▶ **Required action**
Search the records for the word "depth" and report each line that has it.
§
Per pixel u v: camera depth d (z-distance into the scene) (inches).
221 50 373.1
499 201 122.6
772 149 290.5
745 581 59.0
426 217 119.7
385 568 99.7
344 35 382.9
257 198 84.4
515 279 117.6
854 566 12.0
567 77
§
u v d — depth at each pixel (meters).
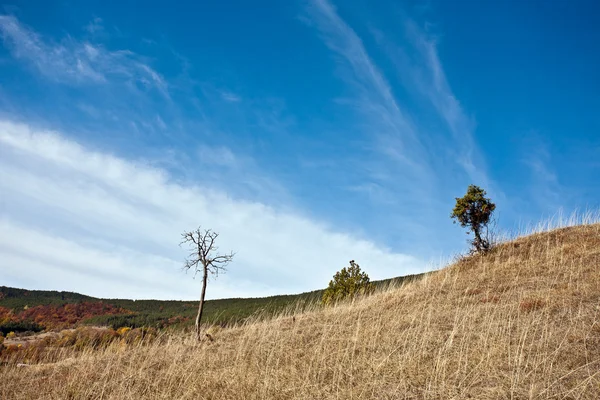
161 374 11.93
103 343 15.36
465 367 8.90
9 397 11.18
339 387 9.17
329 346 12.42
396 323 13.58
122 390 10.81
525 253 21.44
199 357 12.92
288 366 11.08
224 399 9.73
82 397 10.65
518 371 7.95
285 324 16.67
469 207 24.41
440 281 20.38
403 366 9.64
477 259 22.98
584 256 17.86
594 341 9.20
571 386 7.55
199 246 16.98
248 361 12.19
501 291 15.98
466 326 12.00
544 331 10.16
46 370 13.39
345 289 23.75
§
▶ **Solution**
Per pixel u v: camera depth d (z-distance into the scene) (inches).
u v d — depth at each pixel (meters).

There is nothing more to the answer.